##### Listed records #####
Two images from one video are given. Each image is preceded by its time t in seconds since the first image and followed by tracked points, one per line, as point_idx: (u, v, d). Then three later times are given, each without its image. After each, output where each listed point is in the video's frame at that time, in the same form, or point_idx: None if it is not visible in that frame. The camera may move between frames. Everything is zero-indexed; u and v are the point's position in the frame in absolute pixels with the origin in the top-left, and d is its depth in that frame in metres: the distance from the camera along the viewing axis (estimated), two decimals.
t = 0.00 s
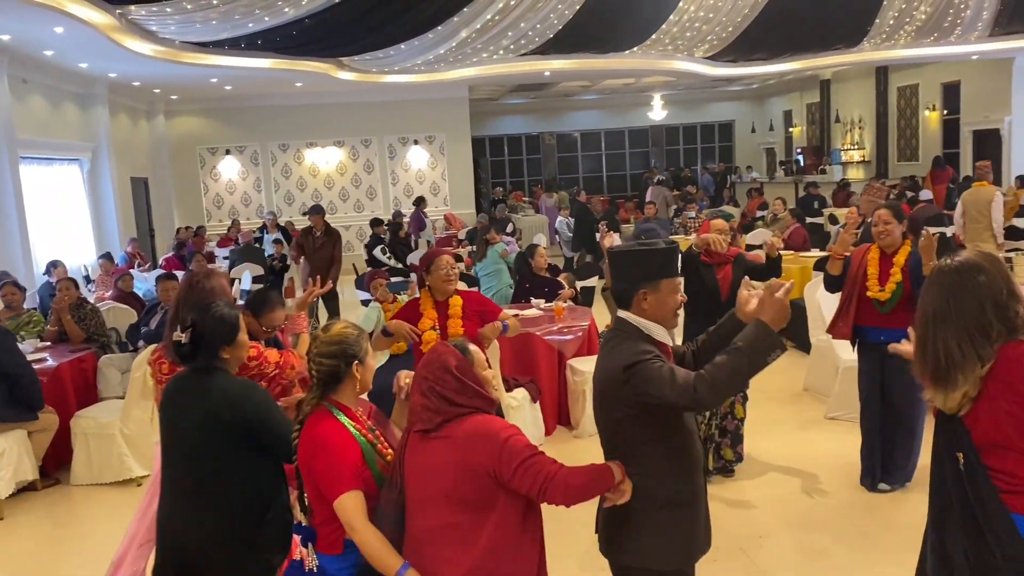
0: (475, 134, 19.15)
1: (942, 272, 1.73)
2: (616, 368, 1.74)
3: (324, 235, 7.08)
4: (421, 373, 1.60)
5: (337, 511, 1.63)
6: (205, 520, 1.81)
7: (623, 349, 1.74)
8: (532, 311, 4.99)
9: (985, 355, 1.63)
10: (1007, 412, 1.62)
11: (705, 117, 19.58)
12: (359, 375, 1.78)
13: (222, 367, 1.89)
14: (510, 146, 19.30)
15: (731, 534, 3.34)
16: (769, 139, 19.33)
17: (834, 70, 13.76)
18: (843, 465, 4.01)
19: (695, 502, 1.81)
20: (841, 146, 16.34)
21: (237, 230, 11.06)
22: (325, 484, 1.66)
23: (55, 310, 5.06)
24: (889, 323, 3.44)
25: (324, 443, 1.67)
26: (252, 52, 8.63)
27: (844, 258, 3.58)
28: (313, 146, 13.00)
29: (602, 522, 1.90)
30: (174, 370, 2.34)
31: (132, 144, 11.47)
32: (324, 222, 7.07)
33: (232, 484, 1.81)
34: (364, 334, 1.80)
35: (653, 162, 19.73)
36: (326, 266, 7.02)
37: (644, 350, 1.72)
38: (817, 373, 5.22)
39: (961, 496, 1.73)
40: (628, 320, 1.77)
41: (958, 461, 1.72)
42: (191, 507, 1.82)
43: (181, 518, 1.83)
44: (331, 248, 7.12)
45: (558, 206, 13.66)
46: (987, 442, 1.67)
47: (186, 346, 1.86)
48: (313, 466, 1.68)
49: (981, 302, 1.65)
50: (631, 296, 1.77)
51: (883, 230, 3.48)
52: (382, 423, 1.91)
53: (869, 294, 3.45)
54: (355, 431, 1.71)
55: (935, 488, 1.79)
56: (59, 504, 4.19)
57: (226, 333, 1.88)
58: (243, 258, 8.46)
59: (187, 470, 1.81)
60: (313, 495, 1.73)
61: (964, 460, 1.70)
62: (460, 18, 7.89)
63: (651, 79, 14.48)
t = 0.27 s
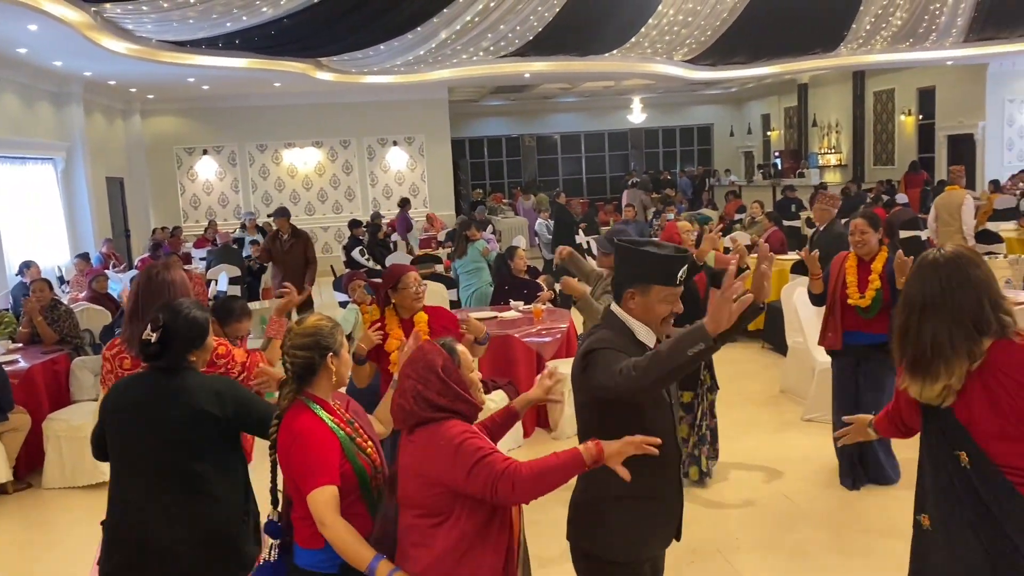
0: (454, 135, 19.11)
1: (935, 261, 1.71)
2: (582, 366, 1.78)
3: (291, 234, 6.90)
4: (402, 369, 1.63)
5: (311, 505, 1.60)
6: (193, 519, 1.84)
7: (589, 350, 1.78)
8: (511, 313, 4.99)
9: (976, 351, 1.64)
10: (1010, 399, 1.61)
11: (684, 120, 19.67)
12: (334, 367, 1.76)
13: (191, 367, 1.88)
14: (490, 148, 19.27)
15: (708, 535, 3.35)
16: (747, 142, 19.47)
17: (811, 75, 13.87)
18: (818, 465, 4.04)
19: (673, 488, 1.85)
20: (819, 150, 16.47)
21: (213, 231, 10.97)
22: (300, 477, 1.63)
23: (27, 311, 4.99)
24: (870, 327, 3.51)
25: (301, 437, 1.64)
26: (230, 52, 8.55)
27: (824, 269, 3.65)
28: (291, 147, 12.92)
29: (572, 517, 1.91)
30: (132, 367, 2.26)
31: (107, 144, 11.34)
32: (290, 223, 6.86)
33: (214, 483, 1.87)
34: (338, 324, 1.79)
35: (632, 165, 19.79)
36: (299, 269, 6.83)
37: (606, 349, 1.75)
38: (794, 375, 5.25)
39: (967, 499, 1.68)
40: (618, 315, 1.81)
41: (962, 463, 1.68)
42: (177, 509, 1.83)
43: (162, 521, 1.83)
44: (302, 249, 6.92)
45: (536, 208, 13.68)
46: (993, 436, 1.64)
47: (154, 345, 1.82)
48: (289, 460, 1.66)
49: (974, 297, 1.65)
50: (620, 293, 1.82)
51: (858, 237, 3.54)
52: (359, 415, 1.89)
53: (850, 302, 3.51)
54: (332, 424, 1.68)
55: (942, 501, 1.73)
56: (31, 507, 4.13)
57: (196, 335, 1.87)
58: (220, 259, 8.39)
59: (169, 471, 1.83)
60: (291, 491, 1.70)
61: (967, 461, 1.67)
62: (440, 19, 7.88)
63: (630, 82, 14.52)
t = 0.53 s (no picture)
0: (435, 136, 19.07)
1: (937, 277, 1.71)
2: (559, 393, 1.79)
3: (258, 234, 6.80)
4: (398, 378, 1.59)
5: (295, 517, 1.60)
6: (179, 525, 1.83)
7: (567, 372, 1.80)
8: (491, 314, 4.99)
9: (985, 373, 1.63)
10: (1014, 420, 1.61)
11: (664, 123, 19.76)
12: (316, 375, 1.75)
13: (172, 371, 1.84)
14: (470, 149, 19.26)
15: (688, 538, 3.35)
16: (726, 145, 19.60)
17: (789, 78, 13.97)
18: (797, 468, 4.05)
19: (664, 509, 1.81)
20: (797, 153, 16.60)
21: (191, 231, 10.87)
22: (283, 486, 1.63)
23: None
24: (846, 322, 3.55)
25: (286, 448, 1.63)
26: (208, 50, 8.49)
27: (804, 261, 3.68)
28: (271, 147, 12.84)
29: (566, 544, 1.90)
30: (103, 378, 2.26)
31: (83, 143, 11.21)
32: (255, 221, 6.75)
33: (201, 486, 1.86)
34: (321, 333, 1.78)
35: (612, 167, 19.84)
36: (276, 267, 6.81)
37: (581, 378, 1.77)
38: (773, 378, 5.27)
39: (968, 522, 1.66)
40: (609, 334, 1.81)
41: (963, 488, 1.66)
42: (164, 516, 1.81)
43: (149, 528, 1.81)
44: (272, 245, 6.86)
45: (516, 209, 13.68)
46: (997, 459, 1.62)
47: (134, 349, 1.78)
48: (272, 470, 1.64)
49: (978, 317, 1.66)
50: (612, 310, 1.81)
51: (840, 233, 3.58)
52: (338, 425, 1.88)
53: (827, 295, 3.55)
54: (317, 434, 1.68)
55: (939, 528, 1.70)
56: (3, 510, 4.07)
57: (177, 340, 1.82)
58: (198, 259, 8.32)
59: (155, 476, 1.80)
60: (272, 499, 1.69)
61: (968, 486, 1.65)
62: (420, 19, 7.86)
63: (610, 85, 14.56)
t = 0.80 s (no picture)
0: (417, 138, 19.04)
1: (949, 269, 1.74)
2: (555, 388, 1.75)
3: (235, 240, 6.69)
4: (404, 371, 1.63)
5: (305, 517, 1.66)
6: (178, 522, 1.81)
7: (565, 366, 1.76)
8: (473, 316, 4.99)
9: (996, 365, 1.67)
10: None
11: (646, 127, 19.84)
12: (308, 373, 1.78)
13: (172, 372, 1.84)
14: (453, 151, 19.25)
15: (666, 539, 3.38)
16: (708, 148, 19.71)
17: (770, 82, 14.06)
18: (778, 469, 4.08)
19: (675, 512, 1.79)
20: (778, 157, 16.72)
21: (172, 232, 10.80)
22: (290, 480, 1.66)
23: None
24: (819, 325, 3.59)
25: (294, 442, 1.66)
26: (190, 51, 8.45)
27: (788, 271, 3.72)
28: (252, 147, 12.78)
29: (574, 541, 1.87)
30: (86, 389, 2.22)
31: (63, 143, 11.12)
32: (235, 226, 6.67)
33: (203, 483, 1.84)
34: (311, 331, 1.82)
35: (595, 170, 19.90)
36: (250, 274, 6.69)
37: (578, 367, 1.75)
38: (755, 379, 5.30)
39: (999, 514, 1.67)
40: (610, 330, 1.80)
41: (994, 480, 1.67)
42: (163, 518, 1.81)
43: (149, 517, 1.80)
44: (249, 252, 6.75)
45: (500, 212, 13.69)
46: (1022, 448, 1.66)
47: (133, 348, 1.81)
48: (273, 466, 1.67)
49: (990, 307, 1.69)
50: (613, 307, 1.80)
51: (820, 237, 3.59)
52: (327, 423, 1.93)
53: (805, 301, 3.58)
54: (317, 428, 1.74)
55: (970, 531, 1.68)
56: None
57: (174, 340, 1.82)
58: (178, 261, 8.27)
59: (150, 473, 1.79)
60: (266, 496, 1.70)
61: (1001, 477, 1.66)
62: (404, 21, 7.87)
63: (593, 87, 14.61)
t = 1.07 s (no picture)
0: (401, 139, 18.99)
1: (966, 281, 1.61)
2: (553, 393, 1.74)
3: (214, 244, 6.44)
4: (411, 372, 1.70)
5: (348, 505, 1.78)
6: (177, 520, 1.89)
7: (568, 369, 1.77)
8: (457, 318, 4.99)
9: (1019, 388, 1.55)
10: None
11: (630, 130, 19.90)
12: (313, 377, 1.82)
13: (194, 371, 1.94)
14: (437, 153, 19.21)
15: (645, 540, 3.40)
16: (690, 152, 19.79)
17: (753, 86, 14.13)
18: (762, 473, 4.06)
19: (679, 525, 1.80)
20: (760, 160, 16.82)
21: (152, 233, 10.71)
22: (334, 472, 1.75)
23: None
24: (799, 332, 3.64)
25: (333, 439, 1.75)
26: (172, 51, 8.39)
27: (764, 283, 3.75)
28: (234, 148, 12.71)
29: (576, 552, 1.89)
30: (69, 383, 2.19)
31: (42, 142, 11.01)
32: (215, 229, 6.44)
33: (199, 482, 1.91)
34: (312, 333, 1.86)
35: (578, 173, 19.94)
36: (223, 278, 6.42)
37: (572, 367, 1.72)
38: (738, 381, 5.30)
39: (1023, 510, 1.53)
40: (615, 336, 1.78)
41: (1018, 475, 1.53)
42: (172, 517, 1.89)
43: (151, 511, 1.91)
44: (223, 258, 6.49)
45: (484, 214, 13.68)
46: None
47: (157, 345, 1.92)
48: (296, 465, 1.74)
49: (1006, 325, 1.57)
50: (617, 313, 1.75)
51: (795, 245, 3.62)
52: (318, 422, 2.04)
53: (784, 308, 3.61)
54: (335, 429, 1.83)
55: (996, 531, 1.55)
56: None
57: (195, 339, 1.92)
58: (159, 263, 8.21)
59: (159, 469, 1.89)
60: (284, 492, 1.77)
61: None
62: (387, 23, 7.85)
63: (575, 90, 14.65)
#####
# Problem to solve:
Output only the lines running from the top of the data above to the line with "23: (55, 310, 5.06)", inclusive, word for word and without pictures.

# Your response:
Two images from one video are given. Each image is preceded by its time t in seconds since the first image and followed by tracked points, one per line, as point_idx: (u, v, d). Then three later times are given, each without its image. After each, output where each listed point is in the video's frame at that time, in the same form, or point_idx: None if it is not visible in that frame. The camera may move between frames. Everything is zero-indexed; u and v are the point's position in the frame in absolute pixels with the origin in the top-left, and d is its depth in that frame in metres: the distance from the camera along the viewing axis (estimated), two decimals.
t = 0.00 s
0: (475, 134, 19.15)
1: (942, 272, 1.73)
2: (616, 368, 1.74)
3: (324, 235, 7.08)
4: (421, 373, 1.60)
5: (337, 511, 1.63)
6: (205, 520, 1.81)
7: (623, 349, 1.74)
8: (532, 311, 4.99)
9: (985, 355, 1.63)
10: (1007, 412, 1.62)
11: (705, 117, 19.58)
12: (359, 375, 1.78)
13: (222, 367, 1.89)
14: (510, 146, 19.30)
15: (731, 534, 3.34)
16: (769, 139, 19.33)
17: (834, 70, 13.76)
18: (843, 465, 4.01)
19: (695, 502, 1.81)
20: (841, 146, 16.34)
21: (237, 230, 11.06)
22: (325, 484, 1.66)
23: (55, 310, 5.06)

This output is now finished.